◆ Provided records ◆

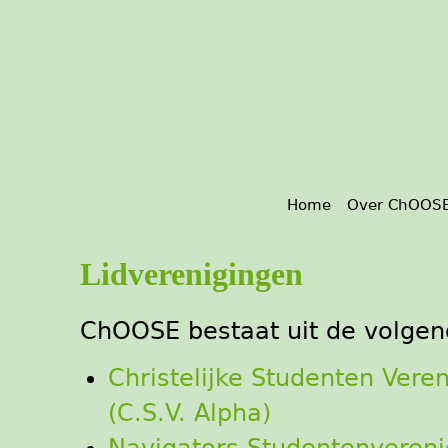
Home
Over ChOOS
Lidverenigingen
ChOOSE bestaat uit de volgen
Christelijke Studenten Veren
(C.S.V. Alpha)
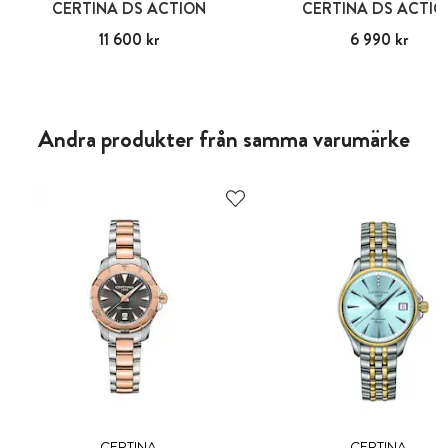
CERTINA DS ACTION
CERTINA DS ACTIO
Pris
11 600 kr
:
11 600 kr
Pris
6 990 kr
:
6 990 kr
Andra produkter från samma varumärke
CERTINA
CERTINA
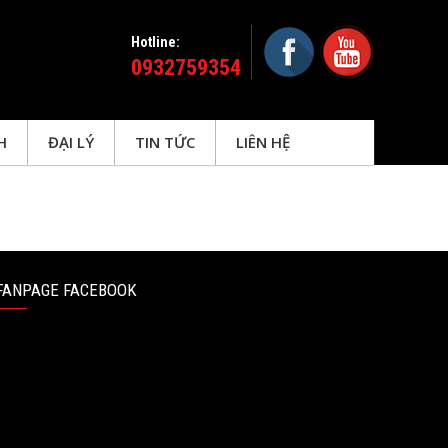
Hotline:
0932759354
H
ĐẠI LÝ
TIN TỨC
LIÊN HỆ
FANPAGE FACEBOOK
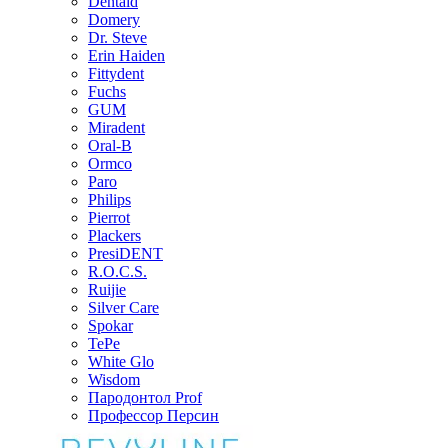
Dentaid
Domery
Dr. Steve
Erin Haiden
Fittydent
Fuchs
GUM
Miradent
Oral-B
Ormco
Paro
Philips
Pierrot
Plackers
PresiDENT
R.O.C.S.
Ruijie
Silver Care
Spokar
TePe
White Glo
Wisdom
Пародонтол Prof
Профессор Персин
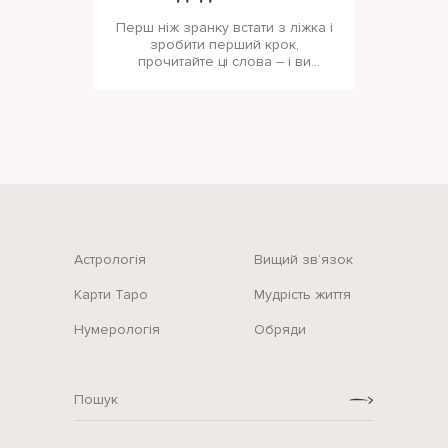
Перш ніж зранку встати з ліжка і
зробити перший крок,
прочитайте ці слова – і ви
поглянете на світ зовсім іншими
очима!
Астрологія
Вищий зв‘язок
Карти Таро
Мудрість життя
Нумерологія
Обряди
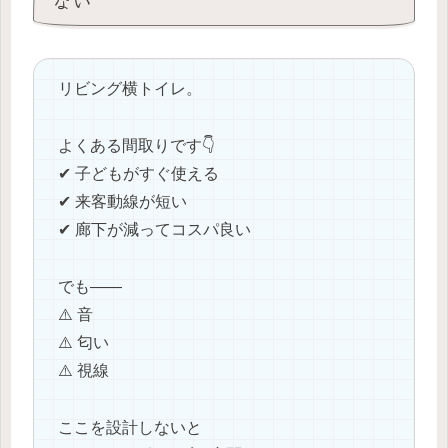
ない
リビング横トイレ。
よくある間取りです👇
✔ 子どもがすぐ使える
✔ 来客動線が短い
✔ 廊下が減ってコスパ良い
でも――
⚠️ 音
⚠️ 匂い
⚠️ 視線
ここを設計しないと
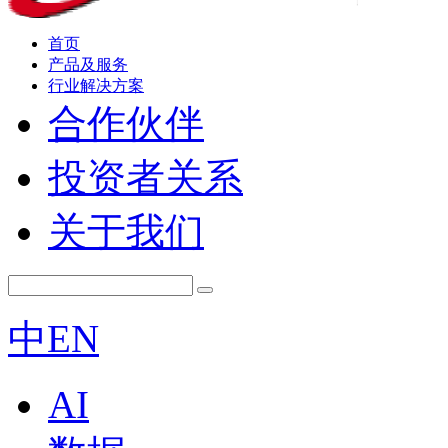
首页
产品及服务
行业解决方案
合作伙伴
投资者关系
关于我们
中
EN
AI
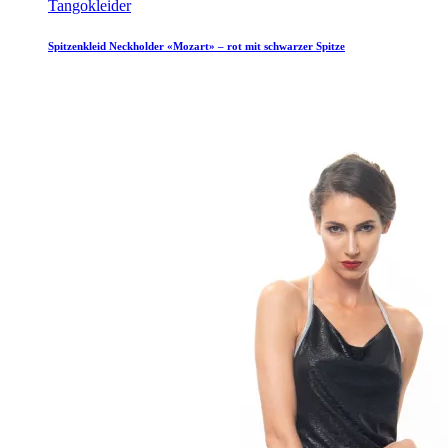
Tangokleider
Spitzenkleid Neckholder «Mozart» – rot mit schwarzer Spitze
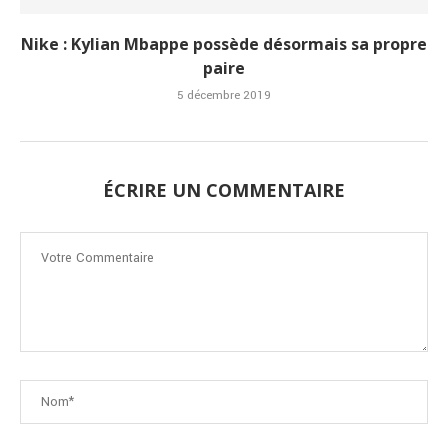
Nike : Kylian Mbappe possède désormais sa propre
paire
5 décembre 2019
ÉCRIRE UN COMMENTAIRE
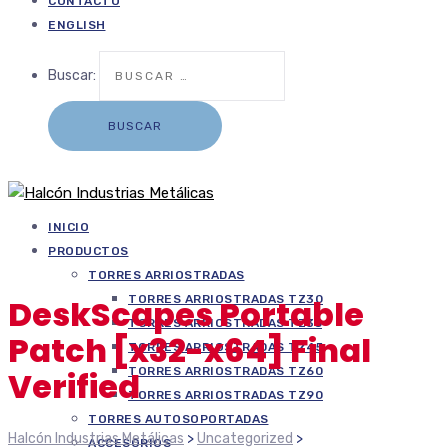
CONTACTO
ENGLISH
Buscar:
INICIO
PRODUCTOS
TORRES ARRIOSTRADAS
TORRES ARRIOSTRADAS TZ30
DeskScapes Portable
TORRES ARRIOSTRADAS TZ35
Patch [x32-x64] Final
TORRES ARRIOSTRADAS TZ45
TORRES ARRIOSTRADAS TZ60
Verified
TORRES ARRIOSTRADAS TZ90
TORRES AUTOSOPORTADAS
Halcón Industrias Metálicas
>
Uncategorized
>
ACCESORIOS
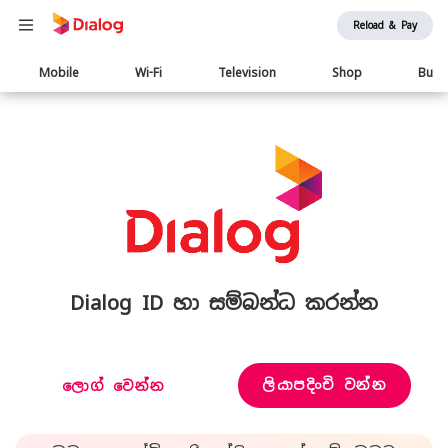
Reload & Pay
Main
Mobile
Wi-Fi
Television
Shop
Busi
navigation
Dialog ID හා සම්බන්ධ කරන්න
ලියාපදිංචි වන්න
ලොග් වෙන්න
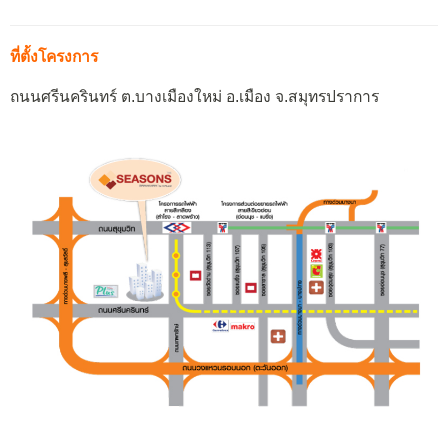
ที่ตั้งโครงการ
ถนนศรีนครินทร์ ต.บางเมืองใหม่ อ.เมือง จ.สมุทรปราการ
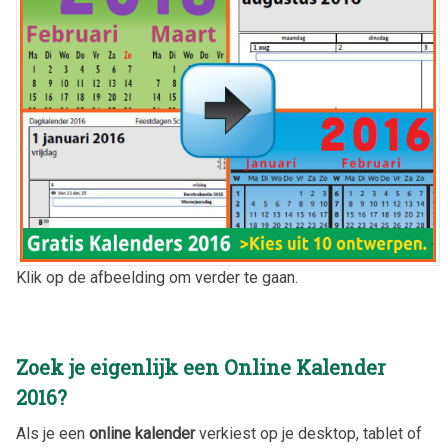
Klik op de afbeelding om verder te gaan.
Zoek je eigenlijk een Online Kalender
2016?
Als je een
online kalender
verkiest op je desktop, tablet of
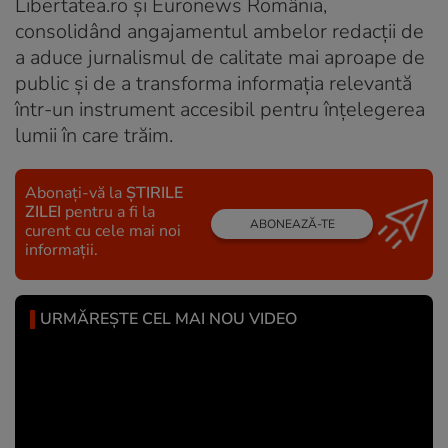
Libertatea.ro și Euronews România,
consolidând angajamentul ambelor redacții de
a aduce jurnalismul de calitate mai aproape de
public și de a transforma informația relevantă
într-un instrument accesibil pentru înțelegerea
lumii în care trăim.
Abonați-vă la
ȘTIRILE
ZILEI
pentru a fi la
ABONEAZĂ-TE
curent cu cele mai noi
informații.
URMĂREȘTE CEL MAI NOU VIDEO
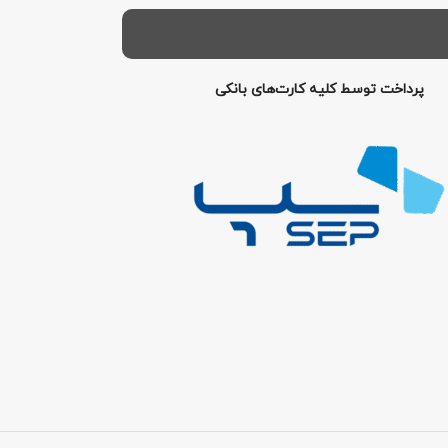
پرداخت توسط کلیه کارت‌های بانکی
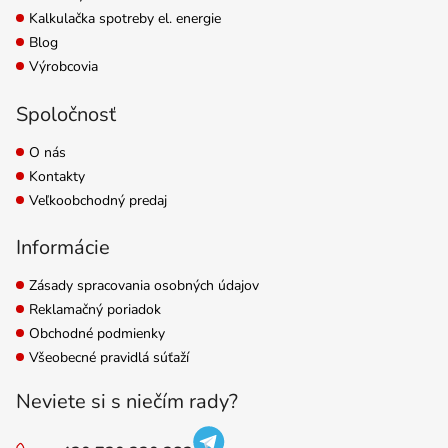
Kalkulačka spotreby el. energie
Blog
Výrobcovia
Spoločnosť
O nás
Kontakty
Veľkoobchodný predaj
Informácie
Zásady spracovania osobných údajov
Reklamačný poriadok
Obchodné podmienky
Všeobecné pravidlá súťaží
Neviete si s niečím rady?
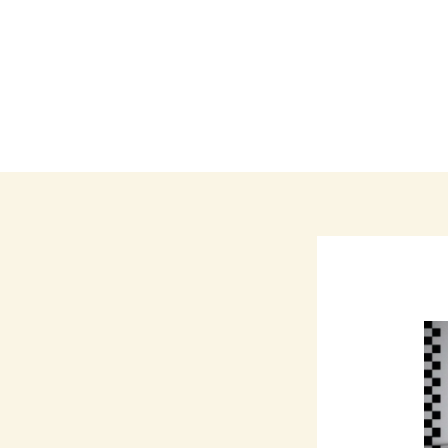
Call: +965 99371293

◆ Exercise prompt ◆
Out of the records above, pull each line containing the word "ARRIOSTRADAS".

◆ Result ◆
TORRES ARRIOSTRADAS
TORRES ARRIOSTRADAS TZ30
TORRES ARRIOSTRADAS TZ35
TORRES ARRIOSTRADAS TZ45
TORRES ARRIOSTRADAS TZ60
TORRES ARRIOSTRADAS TZ90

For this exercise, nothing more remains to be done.